La situation s’éternise, les parents n’interviennent pas, la petite brune commence à donner des signes d’impatience (des larmes se forment dans ses grands yeux noirs).

Ania observe tout cela comme si elle était sous le coup d’un enchantement. Marco, qui s’était à demi tourné vers elle pour lui parler, n’ose rompre sa concentration ; il en profite pour scruter son profil, son cou gracieux, la rondeur de ses seins qui se soulèvent et palpitent dans une émotion qu’il ne comprend pas, mais qui le ravit.

VI

Une petite file d’autres enfants qui attendent leur tour s’est formée au bord du stand, et commence à ronchonner.
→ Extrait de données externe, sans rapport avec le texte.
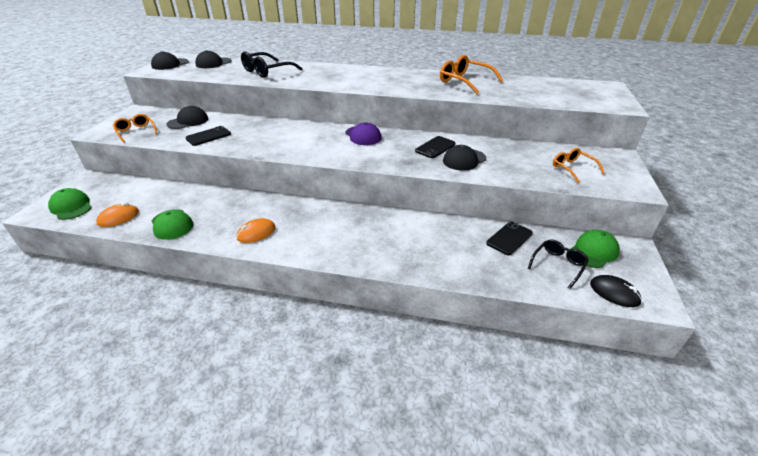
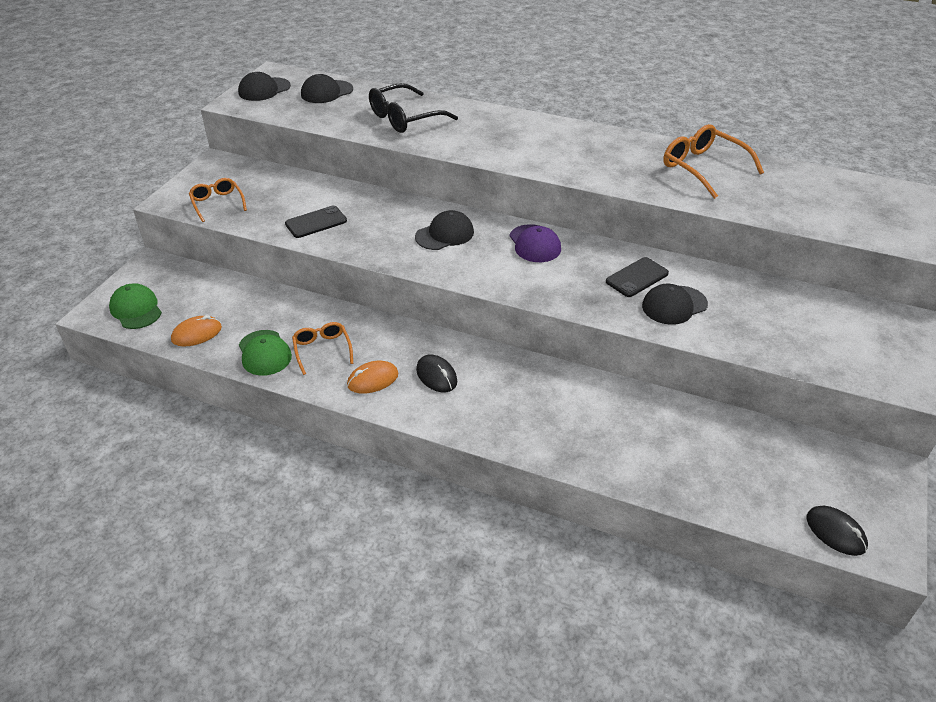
camera: 10 degrees right, 5 degrees up
(188, 121) = (287, 190): black cap -> black cap (444, 234)
(304, 225) = (436, 376): none -> black mouse
(509, 238) = (716, 432): black phone -> none
(558, 265) = (772, 482): black glasses -> none
(572, 168) = (832, 339): orange glasses -> orange glasses (322, 350)
(593, 251) = (831, 468): green cap -> none

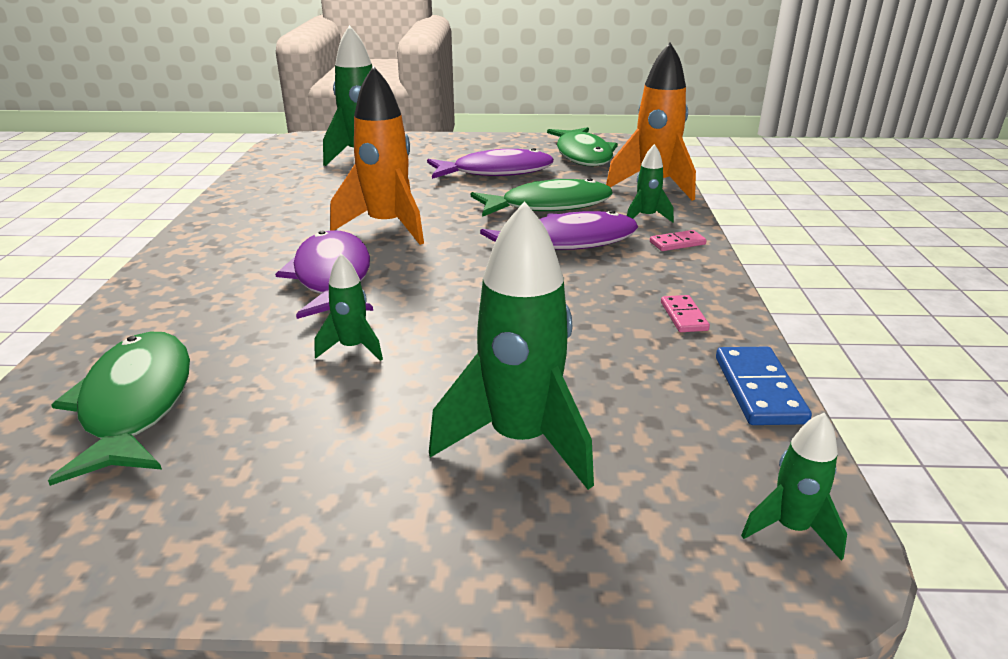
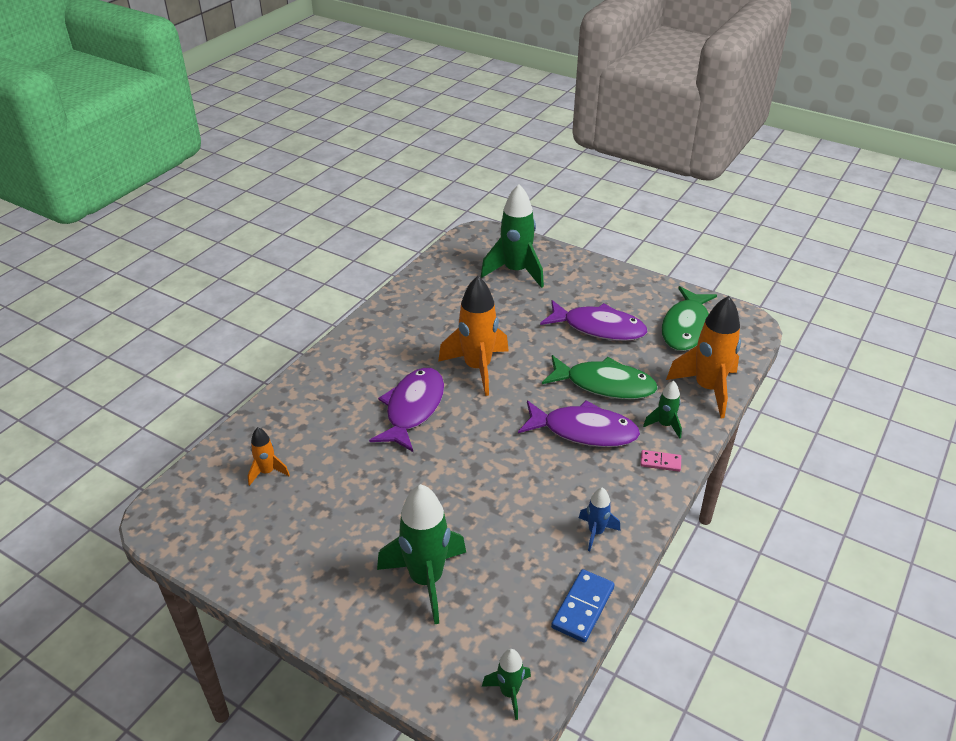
camera: 30 degrees right, 10 degrees up
(135, 404) = (267, 472): green fish -> orange rocket
(353, 348) = (388, 476): green rocket -> none
(684, 316) = (596, 532): pink domino -> blue rocket

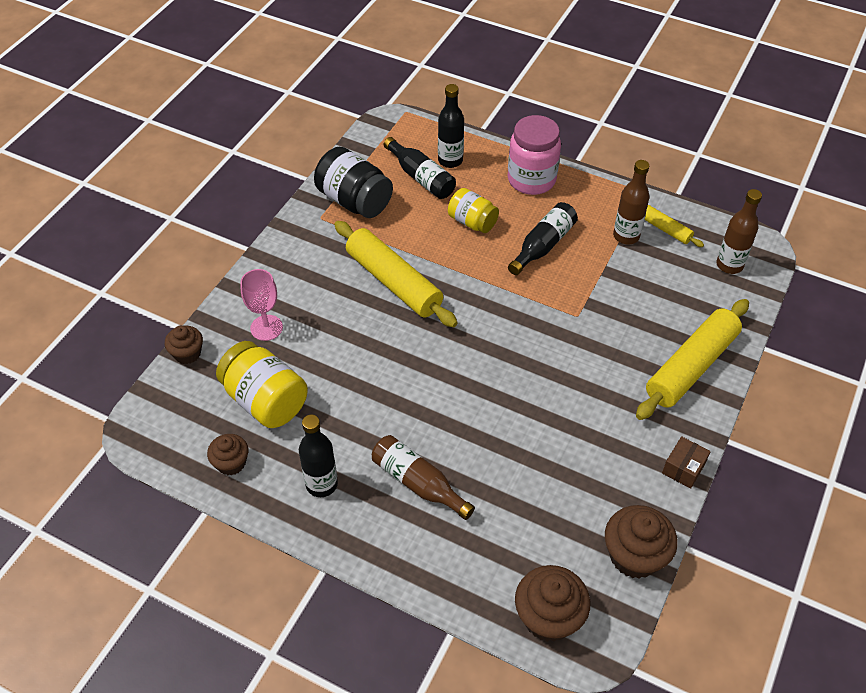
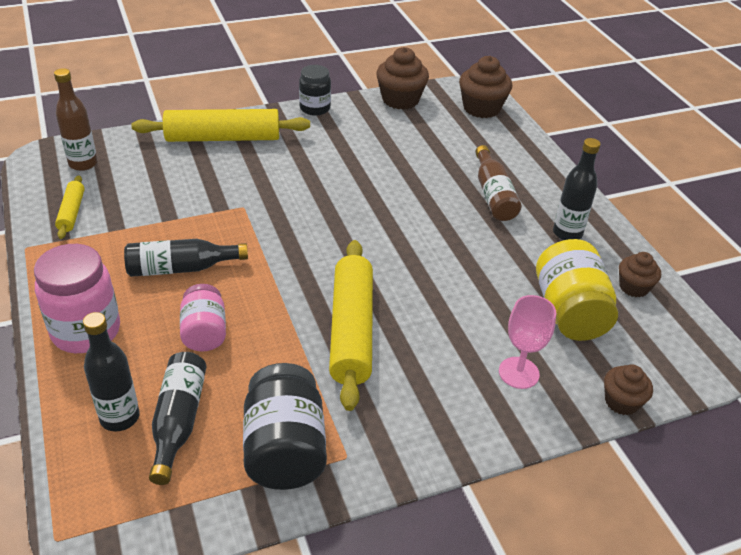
camera: 140 degrees left, 10 degrees down
(472, 222) = (204, 332): yellow jar -> pink jar
(626, 236) = (108, 229): brown bottle -> none
(683, 468) = (315, 108): brown box -> black jar

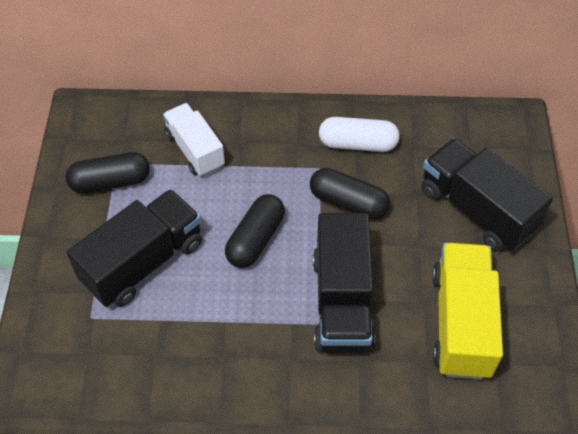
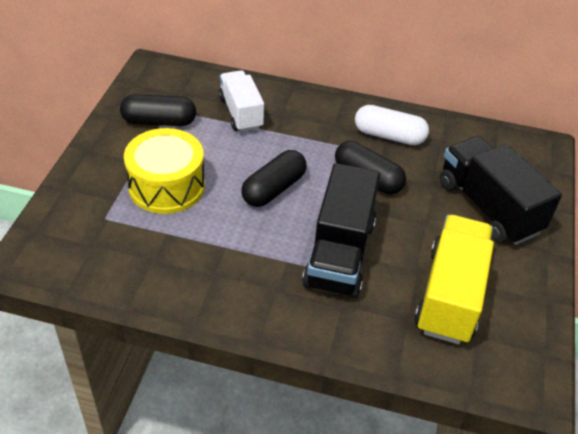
camera: 10 degrees right, 10 degrees down
(143, 262) = (166, 186): black truck -> yellow drum

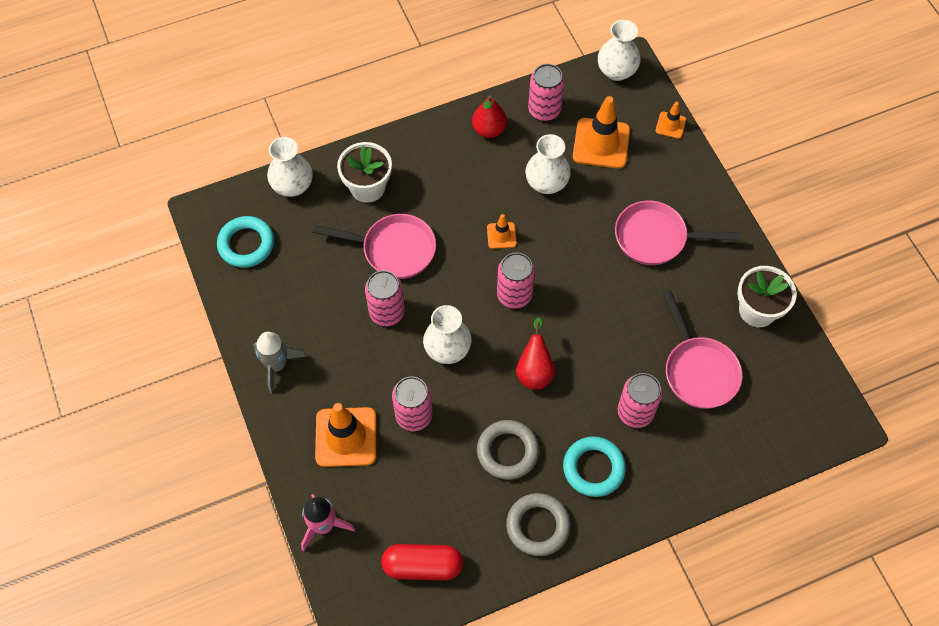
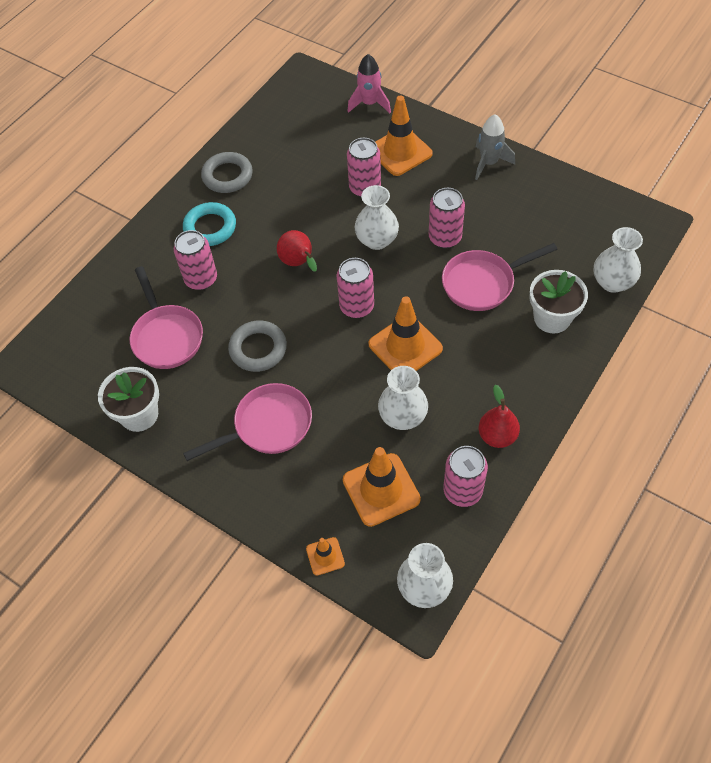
camera: 150 degrees right, 5 degrees down
(246, 244) = (597, 221): turquoise ring -> none
(422, 566) = (288, 118): red capsule -> none
(501, 235) = (405, 346): orange traffic cone -> orange traffic cone, size x1.97
(507, 451) = (280, 204): grey ring -> grey ring (258, 349)
(698, 370) = (166, 336): pink pan -> pink pan turned 150 degrees counterclockwise

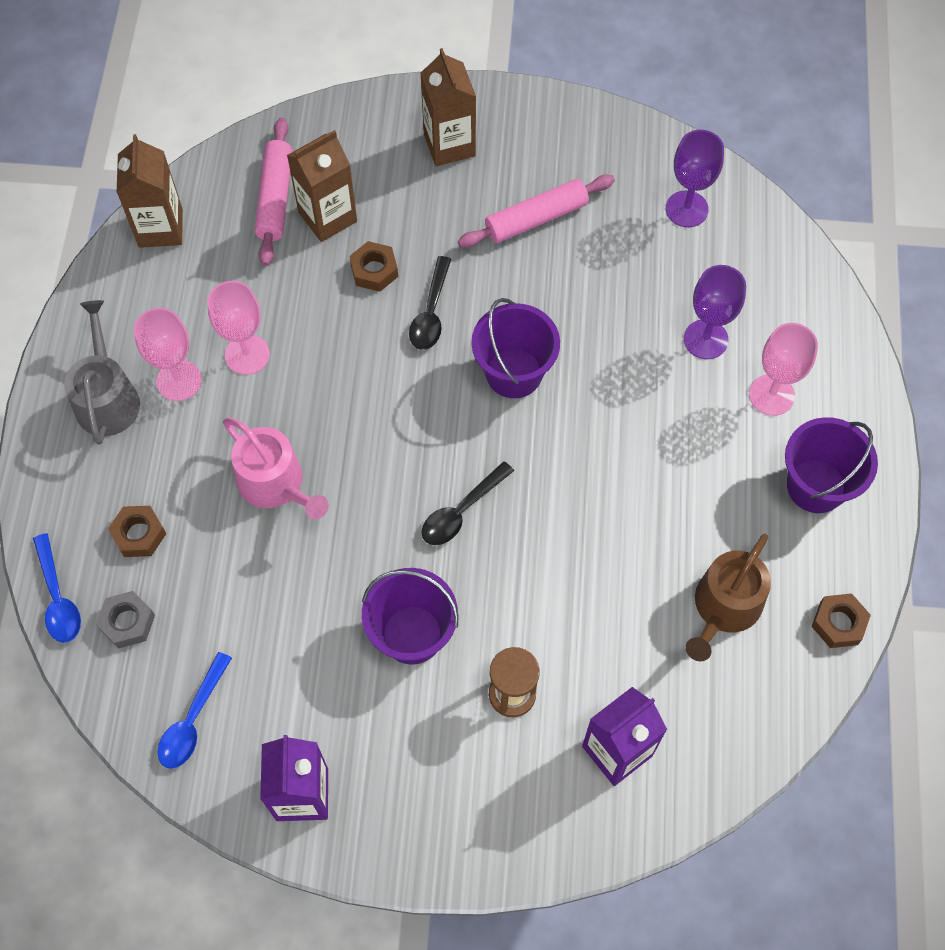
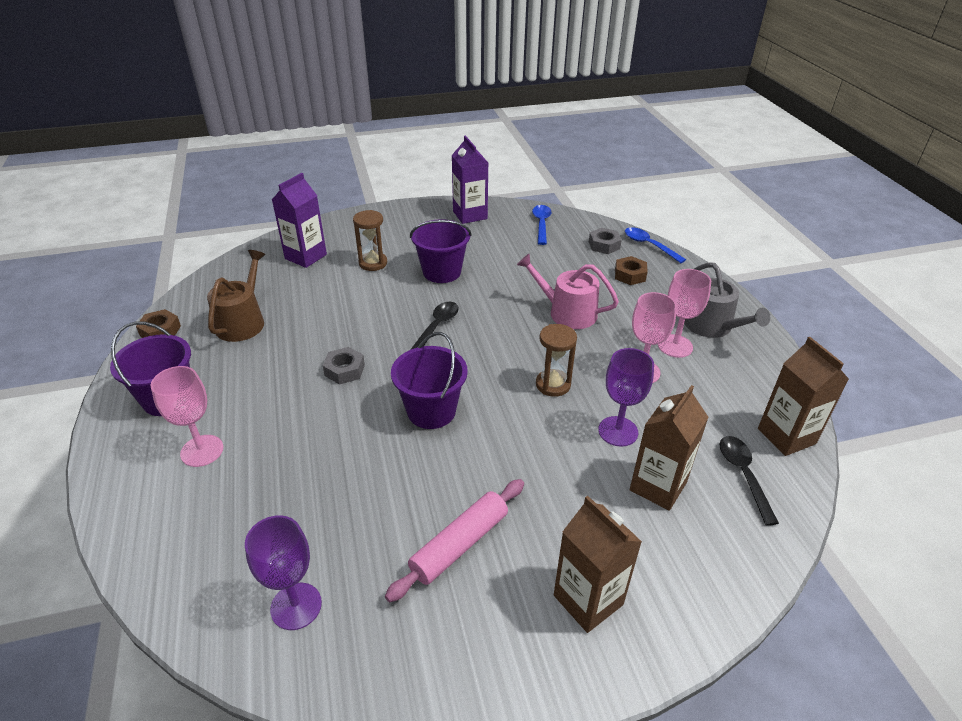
camera: 160 degrees right, 25 degrees down
(275, 198) = (716, 489): pink rolling pin -> none
(361, 368) = (553, 384): none -> brown hourglass
(374, 270) = (586, 453): brown nut -> none
(431, 312) = (520, 435): black spoon -> black spoon (743, 475)
(599, 468) = (344, 370): none -> grey nut
(705, 339) = (265, 479): purple goblet -> purple goblet (618, 431)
Les parents du gamin n’interviennent toujours pas. La fillette a chuchoté plusieurs fois à l’oreille du garçon, qui fait toujours semblant de ne rien entendre, alors qu’il est visible au fin observateur qu’est Marco qu’il a fini de s’amuser. Il ne veut pas céder la place, c’est tout. Peut-être, pris dans ses contradictions, ne sait-il plus comment faire ?

Marco fait tranquillement le tour de la barrière et, s’accroupissant près de lui, lui dit gentiment : « Laisse la place à ta petite sœur. – C’est pas ma sœur, c’est ma cousine ! – Eh bien, laisse-la essayer ! Elle a envie elle aussi, regarde ! D’ailleurs c’est son tour. »

Le jeune mufle souffle, tourne la tête pour ne plus voir Marco, mais croise alors le regard des autres enfants. Marco devine qu’il  fulmine sans oser trop le montrer…  Enfin le gamin baisse la tête vers le volant, le tourne plusieurs fois au risque de le dévisser, fait semblant de freiner, et même de piler ( à voir le soubresaut qui affecte son torse). Enfin il sort, se redresse et, grossièrement, claque la portière devant la fillette.

Laquelle hausse les épaules et sans perdre de temps en récriminations rouvre tranquillement, s’installe, et démarre – démarre du premier coup, sous les murmures approbatifs de la petite foule enfantine. Au passage, elle lance un regard reconnaissant à Marco, mais n’ose ni ouvrir la bouche, ni ôter ne fut-ce qu’une main du volant… Le jeune homme sourit intérieurement et sort de l’espace de conduite, pour rejoindre Ania derrière la barrière.

Elle l’accueille avec un regard aussi concentré que celui de la fillette, et plus interrogateur.

« On continue ? » dit-il. Elle hoche la tête. Tandis qu’ils reprennent leur déambulation, un demi sourire se dessine sur ses lèvres – pas encore un sourire complet.